Adadelta

This optimizer has first been introduced by Zeiler [1] in order to address two issues that arise in the fomulation of the Adagrad optimizer. In the Adagrad optimizer, the update rule is

$$\theta_{t+1} = \theta_t + \Delta \theta_t = \theta_t -\frac{\eta}{\sqrt{\sum_{\tau=1}^t g_t^2}}g_t$$

where $\theta_t$ is the parameter at step $t$, $\eta$ the learning rate, and $g_t$ the gradient. As can be seen from this equation, if the value of the gradient is large at the beginning of the simulation, the learning rate (the term in front of $g_t$) will be small for the entire training since the denominator will remain large no matter how small the gradient becomes. This can be addressed by selecting a large $\eta$ but thus makes the method dependent on the choice of the learning rate. Also, since the gradient keeps accumulating in the denominator, the learning rate will continually decrease and eventually become zero, hence stopping the training. Adadelta was designed to address these two limitations of Adagrad.

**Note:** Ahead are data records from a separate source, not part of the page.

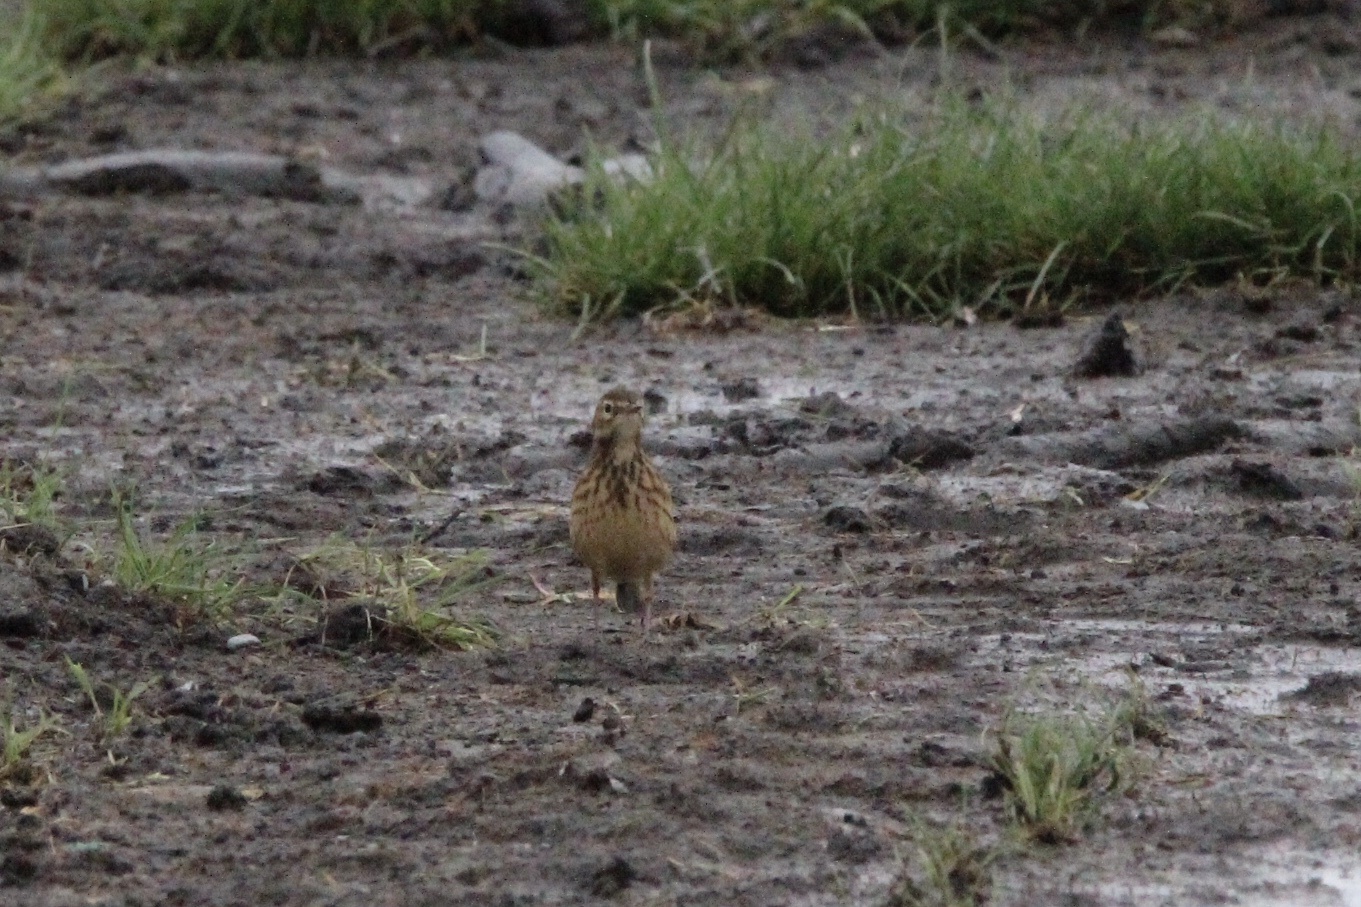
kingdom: Animalia
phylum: Chordata
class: Aves
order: Passeriformes
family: Motacillidae
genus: Anthus
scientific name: Anthus rubescens
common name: Buff-bellied pipit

The Adadelta optimizer keeps track of only recent past gradients by accumulating them using an exponentially decaying average:

$$E[g^2]_{t} = \rho E[g^2]_{t-1} + (1-\rho)g_t^2$$

where $\rho$ is the exponential decay rate. That way, large gradients that may arise at the beginning of the training are slowly “forgotten” as the training progresses and thus don’t impact the learning rate later on in the optimization. Since in Adagrad the denominator is a square root, the root mean square is computed:

$$RMS[g]_{t} = \sqrt{E[g^2]_t + \epsilon}$$

where $\epsilon$ is a small constant added for numerical stability. The derivation of an expression for the numerator is based on the observation that the units of $\theta_t$ and $\Delta \theta_t$ should match and based on considerations on second order methods, the author proposes the following expression:

$$E[\Delta \theta^2]_{t} = \rho E[\Delta \theta^2]_{t-1} + (1-\rho)\Delta \theta_t^2$$

$$RMS[\Delta \theta]_t = \sqrt{E[\Delta \theta^2]_t + \epsilon}$$

Hence, the update term in the Adadelta method is

$$\Delta \theta_t = - \frac{RMS[g]_t}{RMS[\Delta \theta]_t}g_t$$

In neuro, the default values for $\rho$ and $\epsilon$ are

$$\rho = 0.95$$

$$\epsilon = 10^{-6}$$

References

[1] Zeiler, M.D., Adadelta: An Adaptive Learning Rate Method, arXiv:1212.5701v1, 2012.